- WORK ORDER:
Reproduce, exactly and in full, only the lines below from the one containing "cells show no" through the one containing "(3,3'-diaminobenzidine) immunohistochemical staining".

(Dataset excerpts)
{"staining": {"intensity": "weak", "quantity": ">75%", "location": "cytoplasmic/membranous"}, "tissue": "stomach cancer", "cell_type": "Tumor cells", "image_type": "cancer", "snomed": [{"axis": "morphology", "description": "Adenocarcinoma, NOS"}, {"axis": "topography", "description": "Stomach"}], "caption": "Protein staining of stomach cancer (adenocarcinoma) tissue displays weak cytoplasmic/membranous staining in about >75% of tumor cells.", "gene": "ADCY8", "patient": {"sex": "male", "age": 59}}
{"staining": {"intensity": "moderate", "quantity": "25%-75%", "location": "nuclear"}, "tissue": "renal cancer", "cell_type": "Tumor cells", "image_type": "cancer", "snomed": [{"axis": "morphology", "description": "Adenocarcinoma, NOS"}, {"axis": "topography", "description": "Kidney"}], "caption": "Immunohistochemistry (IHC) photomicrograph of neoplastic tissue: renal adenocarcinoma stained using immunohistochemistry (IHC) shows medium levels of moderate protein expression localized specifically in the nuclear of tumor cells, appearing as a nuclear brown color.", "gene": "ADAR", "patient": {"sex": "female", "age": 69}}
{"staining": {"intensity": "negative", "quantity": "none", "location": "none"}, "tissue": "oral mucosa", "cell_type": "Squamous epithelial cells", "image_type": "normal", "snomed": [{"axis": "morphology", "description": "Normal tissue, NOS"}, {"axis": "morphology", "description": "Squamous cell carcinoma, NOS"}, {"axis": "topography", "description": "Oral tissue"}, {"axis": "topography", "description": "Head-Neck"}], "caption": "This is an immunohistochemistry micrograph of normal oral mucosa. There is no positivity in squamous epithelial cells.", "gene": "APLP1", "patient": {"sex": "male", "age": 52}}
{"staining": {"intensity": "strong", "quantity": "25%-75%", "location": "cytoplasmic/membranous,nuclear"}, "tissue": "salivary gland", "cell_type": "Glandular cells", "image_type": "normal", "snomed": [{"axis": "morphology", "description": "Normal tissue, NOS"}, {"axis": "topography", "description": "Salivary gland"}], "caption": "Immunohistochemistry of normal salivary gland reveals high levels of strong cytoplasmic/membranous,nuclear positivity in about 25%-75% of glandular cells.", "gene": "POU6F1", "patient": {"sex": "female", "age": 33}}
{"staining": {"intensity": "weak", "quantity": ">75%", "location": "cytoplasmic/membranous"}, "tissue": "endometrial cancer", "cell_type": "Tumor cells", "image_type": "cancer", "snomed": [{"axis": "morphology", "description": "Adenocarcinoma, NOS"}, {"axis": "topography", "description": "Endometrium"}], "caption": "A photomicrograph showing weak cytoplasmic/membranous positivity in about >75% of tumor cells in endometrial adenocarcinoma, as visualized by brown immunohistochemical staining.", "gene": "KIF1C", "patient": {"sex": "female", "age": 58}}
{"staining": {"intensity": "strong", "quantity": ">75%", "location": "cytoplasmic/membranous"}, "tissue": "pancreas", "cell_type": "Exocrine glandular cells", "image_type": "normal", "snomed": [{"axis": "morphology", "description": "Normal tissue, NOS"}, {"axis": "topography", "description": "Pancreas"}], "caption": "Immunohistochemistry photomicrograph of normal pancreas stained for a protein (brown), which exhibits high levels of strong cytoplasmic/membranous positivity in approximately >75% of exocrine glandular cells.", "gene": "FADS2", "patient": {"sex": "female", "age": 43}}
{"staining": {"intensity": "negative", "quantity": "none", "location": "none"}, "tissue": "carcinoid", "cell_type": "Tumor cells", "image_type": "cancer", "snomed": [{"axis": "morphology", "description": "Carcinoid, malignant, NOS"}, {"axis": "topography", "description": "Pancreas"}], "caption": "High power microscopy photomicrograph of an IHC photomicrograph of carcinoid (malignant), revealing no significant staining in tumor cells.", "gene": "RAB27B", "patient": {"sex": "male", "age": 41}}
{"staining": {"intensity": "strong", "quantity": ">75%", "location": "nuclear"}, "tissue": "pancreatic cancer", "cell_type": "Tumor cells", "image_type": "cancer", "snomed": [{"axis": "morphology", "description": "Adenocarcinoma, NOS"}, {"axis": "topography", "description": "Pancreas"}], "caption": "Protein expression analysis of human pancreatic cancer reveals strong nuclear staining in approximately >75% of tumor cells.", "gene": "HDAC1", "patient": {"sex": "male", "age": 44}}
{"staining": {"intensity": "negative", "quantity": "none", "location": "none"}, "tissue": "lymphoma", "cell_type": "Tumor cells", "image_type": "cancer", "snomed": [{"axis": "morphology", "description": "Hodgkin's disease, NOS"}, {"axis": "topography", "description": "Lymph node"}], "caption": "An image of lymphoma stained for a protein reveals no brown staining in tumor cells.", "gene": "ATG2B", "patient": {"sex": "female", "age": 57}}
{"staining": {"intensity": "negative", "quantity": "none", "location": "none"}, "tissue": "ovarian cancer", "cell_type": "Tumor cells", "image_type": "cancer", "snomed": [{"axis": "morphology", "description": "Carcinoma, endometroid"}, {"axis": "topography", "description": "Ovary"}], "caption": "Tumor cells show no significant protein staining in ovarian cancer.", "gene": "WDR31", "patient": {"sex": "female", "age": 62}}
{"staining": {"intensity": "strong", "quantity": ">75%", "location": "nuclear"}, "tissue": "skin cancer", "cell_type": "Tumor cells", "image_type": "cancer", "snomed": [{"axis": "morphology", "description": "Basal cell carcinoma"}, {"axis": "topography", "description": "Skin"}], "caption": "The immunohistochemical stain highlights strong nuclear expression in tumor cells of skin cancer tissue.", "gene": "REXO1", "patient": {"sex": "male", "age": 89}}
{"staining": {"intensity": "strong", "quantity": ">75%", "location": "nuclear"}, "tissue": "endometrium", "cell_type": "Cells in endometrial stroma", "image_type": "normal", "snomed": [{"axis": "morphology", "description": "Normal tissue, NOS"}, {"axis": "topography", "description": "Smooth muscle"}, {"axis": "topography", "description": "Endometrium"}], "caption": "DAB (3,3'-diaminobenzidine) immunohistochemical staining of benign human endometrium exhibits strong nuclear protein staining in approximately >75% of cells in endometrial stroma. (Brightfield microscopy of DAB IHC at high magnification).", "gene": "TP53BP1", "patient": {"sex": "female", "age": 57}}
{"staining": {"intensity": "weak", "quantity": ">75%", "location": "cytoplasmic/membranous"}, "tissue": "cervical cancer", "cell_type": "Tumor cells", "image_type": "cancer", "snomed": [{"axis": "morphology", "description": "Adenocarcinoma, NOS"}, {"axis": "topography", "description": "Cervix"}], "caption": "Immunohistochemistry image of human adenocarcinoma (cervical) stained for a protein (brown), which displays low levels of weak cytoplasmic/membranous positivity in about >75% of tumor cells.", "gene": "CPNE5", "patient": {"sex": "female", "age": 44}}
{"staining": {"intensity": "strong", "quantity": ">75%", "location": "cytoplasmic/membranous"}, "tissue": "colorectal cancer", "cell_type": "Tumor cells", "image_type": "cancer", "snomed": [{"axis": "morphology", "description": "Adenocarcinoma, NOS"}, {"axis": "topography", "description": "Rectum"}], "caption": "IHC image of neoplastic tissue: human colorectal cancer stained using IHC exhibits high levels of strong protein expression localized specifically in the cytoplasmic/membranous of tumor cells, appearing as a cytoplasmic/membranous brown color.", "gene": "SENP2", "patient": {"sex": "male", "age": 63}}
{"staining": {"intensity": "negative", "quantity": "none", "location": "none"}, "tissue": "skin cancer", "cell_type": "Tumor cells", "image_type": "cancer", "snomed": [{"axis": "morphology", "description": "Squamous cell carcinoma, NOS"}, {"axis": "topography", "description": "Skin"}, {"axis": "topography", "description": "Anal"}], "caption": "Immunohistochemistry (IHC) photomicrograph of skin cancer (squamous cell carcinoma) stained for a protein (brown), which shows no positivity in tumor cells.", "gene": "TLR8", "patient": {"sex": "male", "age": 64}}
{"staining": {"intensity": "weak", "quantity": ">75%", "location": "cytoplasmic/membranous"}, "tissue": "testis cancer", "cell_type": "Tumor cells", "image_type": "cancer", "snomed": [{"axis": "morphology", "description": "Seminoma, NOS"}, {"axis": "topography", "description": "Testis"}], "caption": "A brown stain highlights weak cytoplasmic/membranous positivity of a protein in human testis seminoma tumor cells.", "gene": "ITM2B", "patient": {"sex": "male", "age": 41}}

- SOLUTION TO THIS EXERCISE:
{"staining": {"intensity": "negative", "quantity": "none", "location": "none"}, "tissue": "ovarian cancer", "cell_type": "Tumor cells", "image_type": "cancer", "snomed": [{"axis": "morphology", "description": "Carcinoma, endometroid"}, {"axis": "topography", "description": "Ovary"}], "caption": "Tumor cells show no significant protein staining in ovarian cancer.", "gene": "WDR31", "patient": {"sex": "female", "age": 62}}
{"staining": {"intensity": "strong", "quantity": ">75%", "location": "nuclear"}, "tissue": "skin cancer", "cell_type": "Tumor cells", "image_type": "cancer", "snomed": [{"axis": "morphology", "description": "Basal cell carcinoma"}, {"axis": "topography", "description": "Skin"}], "caption": "The immunohistochemical stain highlights strong nuclear expression in tumor cells of skin cancer tissue.", "gene": "REXO1", "patient": {"sex": "male", "age": 89}}
{"staining": {"intensity": "strong", "quantity": ">75%", "location": "nuclear"}, "tissue": "endometrium", "cell_type": "Cells in endometrial stroma", "image_type": "normal", "snomed": [{"axis": "morphology", "description": "Normal tissue, NOS"}, {"axis": "topography", "description": "Smooth muscle"}, {"axis": "topography", "description": "Endometrium"}], "caption": "DAB (3,3'-diaminobenzidine) immunohistochemical staining of benign human endometrium exhibits strong nuclear protein staining in approximately >75% of cells in endometrial stroma. (Brightfield microscopy of DAB IHC at high magnification).", "gene": "TP53BP1", "patient": {"sex": "female", "age": 57}}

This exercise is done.